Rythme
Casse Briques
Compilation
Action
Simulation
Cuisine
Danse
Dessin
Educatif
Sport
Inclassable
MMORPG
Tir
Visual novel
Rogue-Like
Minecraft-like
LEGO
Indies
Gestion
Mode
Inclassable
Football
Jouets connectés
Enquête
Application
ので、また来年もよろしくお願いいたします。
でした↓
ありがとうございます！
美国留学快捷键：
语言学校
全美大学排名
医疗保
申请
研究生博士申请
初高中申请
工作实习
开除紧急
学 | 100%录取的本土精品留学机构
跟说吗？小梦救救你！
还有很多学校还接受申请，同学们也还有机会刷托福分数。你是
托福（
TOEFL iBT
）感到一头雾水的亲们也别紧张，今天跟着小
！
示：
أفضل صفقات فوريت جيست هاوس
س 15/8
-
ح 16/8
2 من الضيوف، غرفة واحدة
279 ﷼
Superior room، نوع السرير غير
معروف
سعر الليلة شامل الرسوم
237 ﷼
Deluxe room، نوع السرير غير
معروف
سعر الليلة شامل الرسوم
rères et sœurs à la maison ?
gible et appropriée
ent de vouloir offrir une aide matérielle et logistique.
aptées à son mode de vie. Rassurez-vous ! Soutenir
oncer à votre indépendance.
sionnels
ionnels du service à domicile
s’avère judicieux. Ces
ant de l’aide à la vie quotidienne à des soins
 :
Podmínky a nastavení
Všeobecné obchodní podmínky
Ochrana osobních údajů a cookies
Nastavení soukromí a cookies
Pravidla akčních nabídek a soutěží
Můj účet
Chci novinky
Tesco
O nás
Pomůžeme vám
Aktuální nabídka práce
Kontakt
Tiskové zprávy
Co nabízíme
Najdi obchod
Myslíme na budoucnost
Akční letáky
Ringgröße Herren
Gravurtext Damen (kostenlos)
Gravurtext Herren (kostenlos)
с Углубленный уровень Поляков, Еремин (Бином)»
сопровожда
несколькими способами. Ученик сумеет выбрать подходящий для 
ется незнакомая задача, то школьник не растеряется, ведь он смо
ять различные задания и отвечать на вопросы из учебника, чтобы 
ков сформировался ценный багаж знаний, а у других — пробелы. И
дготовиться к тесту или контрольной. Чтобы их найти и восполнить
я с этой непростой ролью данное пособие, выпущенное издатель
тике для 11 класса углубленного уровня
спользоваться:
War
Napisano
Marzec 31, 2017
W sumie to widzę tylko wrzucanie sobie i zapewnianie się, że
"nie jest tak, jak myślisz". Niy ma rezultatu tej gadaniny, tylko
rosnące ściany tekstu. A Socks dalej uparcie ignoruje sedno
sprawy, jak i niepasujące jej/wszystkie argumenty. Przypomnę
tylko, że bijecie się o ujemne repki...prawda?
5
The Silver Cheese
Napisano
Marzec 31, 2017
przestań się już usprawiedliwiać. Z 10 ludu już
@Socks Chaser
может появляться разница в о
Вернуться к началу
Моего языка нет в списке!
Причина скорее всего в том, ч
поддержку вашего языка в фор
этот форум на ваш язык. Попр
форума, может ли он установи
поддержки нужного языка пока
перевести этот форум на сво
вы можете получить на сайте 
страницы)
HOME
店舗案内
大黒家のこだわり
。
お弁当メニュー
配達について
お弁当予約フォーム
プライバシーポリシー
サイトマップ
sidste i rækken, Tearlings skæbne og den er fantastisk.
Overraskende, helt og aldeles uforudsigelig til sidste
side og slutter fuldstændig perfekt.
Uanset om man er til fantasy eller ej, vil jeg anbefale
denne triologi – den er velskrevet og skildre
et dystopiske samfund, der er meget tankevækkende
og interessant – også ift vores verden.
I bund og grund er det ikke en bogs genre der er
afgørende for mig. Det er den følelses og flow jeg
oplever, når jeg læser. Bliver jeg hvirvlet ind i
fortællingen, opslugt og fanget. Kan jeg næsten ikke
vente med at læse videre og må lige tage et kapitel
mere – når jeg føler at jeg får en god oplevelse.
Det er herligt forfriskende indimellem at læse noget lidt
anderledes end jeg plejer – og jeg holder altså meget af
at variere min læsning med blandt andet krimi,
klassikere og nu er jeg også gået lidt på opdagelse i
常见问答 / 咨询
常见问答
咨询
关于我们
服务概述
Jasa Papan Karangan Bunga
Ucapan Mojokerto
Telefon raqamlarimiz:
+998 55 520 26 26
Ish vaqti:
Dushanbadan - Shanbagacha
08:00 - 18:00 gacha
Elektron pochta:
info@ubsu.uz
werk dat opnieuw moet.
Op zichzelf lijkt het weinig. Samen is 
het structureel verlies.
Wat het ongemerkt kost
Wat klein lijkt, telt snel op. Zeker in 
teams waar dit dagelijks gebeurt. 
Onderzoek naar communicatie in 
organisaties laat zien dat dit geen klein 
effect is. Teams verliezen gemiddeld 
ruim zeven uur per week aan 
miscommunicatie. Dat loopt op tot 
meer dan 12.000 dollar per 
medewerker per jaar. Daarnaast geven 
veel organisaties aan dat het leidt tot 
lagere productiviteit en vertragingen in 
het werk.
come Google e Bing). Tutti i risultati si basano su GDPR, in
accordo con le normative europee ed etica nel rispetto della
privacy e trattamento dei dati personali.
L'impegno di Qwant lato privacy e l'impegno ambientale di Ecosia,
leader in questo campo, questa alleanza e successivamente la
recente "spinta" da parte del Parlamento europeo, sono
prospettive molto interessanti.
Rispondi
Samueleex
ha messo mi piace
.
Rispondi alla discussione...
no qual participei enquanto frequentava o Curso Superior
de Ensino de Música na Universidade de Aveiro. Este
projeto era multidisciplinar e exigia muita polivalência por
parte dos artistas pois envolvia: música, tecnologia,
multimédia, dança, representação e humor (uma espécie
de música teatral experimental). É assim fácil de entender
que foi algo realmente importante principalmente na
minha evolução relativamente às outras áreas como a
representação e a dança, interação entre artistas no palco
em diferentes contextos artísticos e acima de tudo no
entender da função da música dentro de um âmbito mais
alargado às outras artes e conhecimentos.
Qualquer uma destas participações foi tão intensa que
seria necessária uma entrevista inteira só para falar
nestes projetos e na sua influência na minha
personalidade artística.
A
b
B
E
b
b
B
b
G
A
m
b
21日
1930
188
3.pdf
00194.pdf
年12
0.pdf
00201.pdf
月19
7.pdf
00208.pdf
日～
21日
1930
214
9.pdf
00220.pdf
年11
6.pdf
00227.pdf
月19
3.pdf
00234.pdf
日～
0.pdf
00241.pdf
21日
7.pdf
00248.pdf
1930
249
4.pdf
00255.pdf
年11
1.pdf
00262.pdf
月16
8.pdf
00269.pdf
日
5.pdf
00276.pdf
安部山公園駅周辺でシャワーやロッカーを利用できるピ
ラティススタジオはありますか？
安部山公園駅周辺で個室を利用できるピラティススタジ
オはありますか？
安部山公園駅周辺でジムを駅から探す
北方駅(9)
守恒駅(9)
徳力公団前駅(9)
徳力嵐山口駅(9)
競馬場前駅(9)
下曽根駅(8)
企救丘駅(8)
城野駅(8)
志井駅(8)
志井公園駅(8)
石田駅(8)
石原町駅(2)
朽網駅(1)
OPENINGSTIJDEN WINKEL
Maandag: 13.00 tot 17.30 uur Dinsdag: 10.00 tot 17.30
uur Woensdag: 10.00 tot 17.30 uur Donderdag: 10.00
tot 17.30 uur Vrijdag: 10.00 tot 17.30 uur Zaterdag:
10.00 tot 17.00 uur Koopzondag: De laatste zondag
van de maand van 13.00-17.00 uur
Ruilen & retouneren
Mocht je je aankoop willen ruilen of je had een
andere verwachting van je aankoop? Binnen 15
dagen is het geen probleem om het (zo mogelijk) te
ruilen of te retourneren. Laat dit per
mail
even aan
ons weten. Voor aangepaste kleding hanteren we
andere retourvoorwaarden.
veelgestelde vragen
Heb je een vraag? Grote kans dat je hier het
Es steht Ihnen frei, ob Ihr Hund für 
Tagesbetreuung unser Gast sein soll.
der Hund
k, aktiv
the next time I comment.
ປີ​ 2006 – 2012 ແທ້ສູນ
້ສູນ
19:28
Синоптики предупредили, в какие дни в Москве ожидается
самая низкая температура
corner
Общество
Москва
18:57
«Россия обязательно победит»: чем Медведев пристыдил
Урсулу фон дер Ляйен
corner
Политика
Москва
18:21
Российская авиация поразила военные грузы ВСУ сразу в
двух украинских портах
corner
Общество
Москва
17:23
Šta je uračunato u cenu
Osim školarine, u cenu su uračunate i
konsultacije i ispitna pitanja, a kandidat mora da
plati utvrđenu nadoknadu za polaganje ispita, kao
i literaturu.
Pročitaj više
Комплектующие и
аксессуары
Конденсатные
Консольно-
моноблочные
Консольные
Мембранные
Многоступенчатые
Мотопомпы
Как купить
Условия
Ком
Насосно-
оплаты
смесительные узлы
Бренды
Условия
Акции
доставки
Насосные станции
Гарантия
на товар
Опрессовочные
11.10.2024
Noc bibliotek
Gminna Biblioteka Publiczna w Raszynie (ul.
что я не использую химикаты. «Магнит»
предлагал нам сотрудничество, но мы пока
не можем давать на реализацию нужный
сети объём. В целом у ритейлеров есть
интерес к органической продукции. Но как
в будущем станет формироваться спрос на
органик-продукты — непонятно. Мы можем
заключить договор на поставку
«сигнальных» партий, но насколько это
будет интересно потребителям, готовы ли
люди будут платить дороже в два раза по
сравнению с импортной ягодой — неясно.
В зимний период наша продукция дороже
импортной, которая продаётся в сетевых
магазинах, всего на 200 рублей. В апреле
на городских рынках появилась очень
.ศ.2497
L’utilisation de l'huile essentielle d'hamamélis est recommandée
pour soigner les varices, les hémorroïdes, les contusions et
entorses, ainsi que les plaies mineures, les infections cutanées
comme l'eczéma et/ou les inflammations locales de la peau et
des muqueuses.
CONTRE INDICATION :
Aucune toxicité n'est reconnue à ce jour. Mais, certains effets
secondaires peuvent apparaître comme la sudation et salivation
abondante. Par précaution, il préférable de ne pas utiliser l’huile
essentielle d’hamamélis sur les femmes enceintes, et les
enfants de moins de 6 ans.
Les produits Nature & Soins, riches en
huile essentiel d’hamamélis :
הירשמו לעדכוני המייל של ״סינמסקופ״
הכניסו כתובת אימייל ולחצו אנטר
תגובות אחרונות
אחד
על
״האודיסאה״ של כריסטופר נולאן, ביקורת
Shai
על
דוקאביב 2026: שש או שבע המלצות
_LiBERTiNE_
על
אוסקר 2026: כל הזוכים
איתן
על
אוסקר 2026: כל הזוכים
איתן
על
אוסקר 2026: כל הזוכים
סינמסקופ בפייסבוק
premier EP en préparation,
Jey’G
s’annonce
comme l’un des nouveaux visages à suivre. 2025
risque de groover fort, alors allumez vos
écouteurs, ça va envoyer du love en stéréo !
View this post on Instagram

Try it — Starting at the beginning of the items and continuing through the line that contains "gible et appropriée", output each line as one string in a JSON list, leaving out blank lines.

Answer box —
[
  "Rythme",
  "Casse Briques",
  "Compilation",
  "Action",
  "Simulation",
  "Cuisine",
  "Danse",
  "Dessin",
  "Educatif",
  "Sport",
  "Inclassable",
  "MMORPG",
  "Tir",
  "Visual novel",
  "Rogue-Like",
  "Minecraft-like",
  "LEGO",
  "Indies",
  "Gestion",
  "Mode",
  "Inclassable",
  "Football",
  "Jouets connectés",
  "Enquête",
  "Application",
  "ので、また来年もよろしくお願いいたします。",
  "でした↓",
  "ありがとうございます！",
  "美国留学快捷键：",
  "语言学校",
  "全美大学排名",
  "医疗保",
  "申请",
  "研究生博士申请",
  "初高中申请",
  "工作实习",
  "开除紧急",
  "学 | 100%录取的本土精品留学机构",
  "跟说吗？小梦救救你！",
  "还有很多学校还接受申请，同学们也还有机会刷托福分数。你是",
  "托福（",
  "TOEFL iBT",
  "）感到一头雾水的亲们也别紧张，今天跟着小",
  "！",
  "示：",
  "أفضل صفقات فوريت جيست هاوس",
  "س 15/8",
  "-",
  "ح 16/8",
  "2 من الضيوف، غرفة واحدة",
  "279 ﷼",
  "Superior room، نوع السرير غير",
  "معروف",
  "سعر الليلة شامل الرسوم",
  "237 ﷼",
  "Deluxe room، نوع السرير غير",
  "معروف",
  "سعر الليلة شامل الرسوم",
  "rères et sœurs à la maison ?",
  "gible et appropriée"
]